Dephosphorylation-related signature predicts the prognosis of papillary renal cell carcinoma

Introduction

Kidney cancer is one of the most common malignancies worldwide with an increasing incidence rate (1). In 2020, there were approximately 431,288 new cases of kidney cancer worldwide, resulting in 179,368 deaths (2). The most common subtype of kidney cancer is renal cell carcinoma (RCC), including papillary RCC (PRCC), chromophobe RCC (ChRCC) and clear cell RCC (ccRCC) (3), of which PRCC being the second most prevalent subtype, accounting for 10 to 15% of all cases (4). Unfortunately, distant metastasis is found in approximately 30% of patients with RCC at initial diagnosis, resulting in a poor prognosis (5-year relative survival rate of 13.9%) (5,6). PRCC is the most heterogeneous type of RCC (7). ChRCC and ccRCC usually have a positive outcome (8), while, PRCC have a poor clinical prognosis in clinical studies. Therefore, identifying reliable predictors associated with PRCC prognosis will help in the treatment, diagnosis and prognostic assessment of this disease.

» **Input data**
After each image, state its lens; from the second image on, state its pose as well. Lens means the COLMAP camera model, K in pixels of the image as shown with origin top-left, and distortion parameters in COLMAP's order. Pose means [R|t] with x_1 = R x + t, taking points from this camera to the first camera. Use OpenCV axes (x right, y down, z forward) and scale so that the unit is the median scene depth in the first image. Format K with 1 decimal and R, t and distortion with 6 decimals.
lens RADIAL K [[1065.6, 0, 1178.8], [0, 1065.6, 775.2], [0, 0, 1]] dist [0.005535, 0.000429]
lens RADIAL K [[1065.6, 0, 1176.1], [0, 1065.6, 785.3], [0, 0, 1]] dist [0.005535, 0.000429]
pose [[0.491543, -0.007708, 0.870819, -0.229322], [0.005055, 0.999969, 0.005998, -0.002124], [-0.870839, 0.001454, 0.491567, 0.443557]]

» **Work item**
Please continue the introduction on papillary renal cell carcinoma prognosis, starting after its last sentence.

» **Result of the exercise**
Post-translational modifications (PTM) is involved in a number of cellular activities (9), of which phosphorylation-dephosphorylation is the most common and critical one (10). Phosphorylation-dephosphorylation is catalyzed by kinases and phosphatases (11), respectively, which is a fully reversible process (12). This reversible process is essential for cell cycle control and leads to large changes in protein conformation, which can alter protein function and coordinate multiple functions such as cell metabolism, gene transcription and translation, signaling, growth, differentiation, and apoptosis (13,14). Phosphate-dephosphorylation acts as a molecular switch through which many enzymes and receptors are activated and inactivated. Aberrant phosphorylation is a major cause of alterations in many structural, functional and regulatory proteins in disease states, of which many studies in recent years have revealed a role in cancer manifestations (15-18). Dysregulation in the phosphorylation-dephosphorylation cascade of many signaling pathways is involved in the cell cycle such as tyrosine kinases, mitogen-activated protein (MAP) kinases, calmodulin-linked protein complexes, and cell cycle protein-dependent kinases has also been shown to be a form of various types of cancer (15).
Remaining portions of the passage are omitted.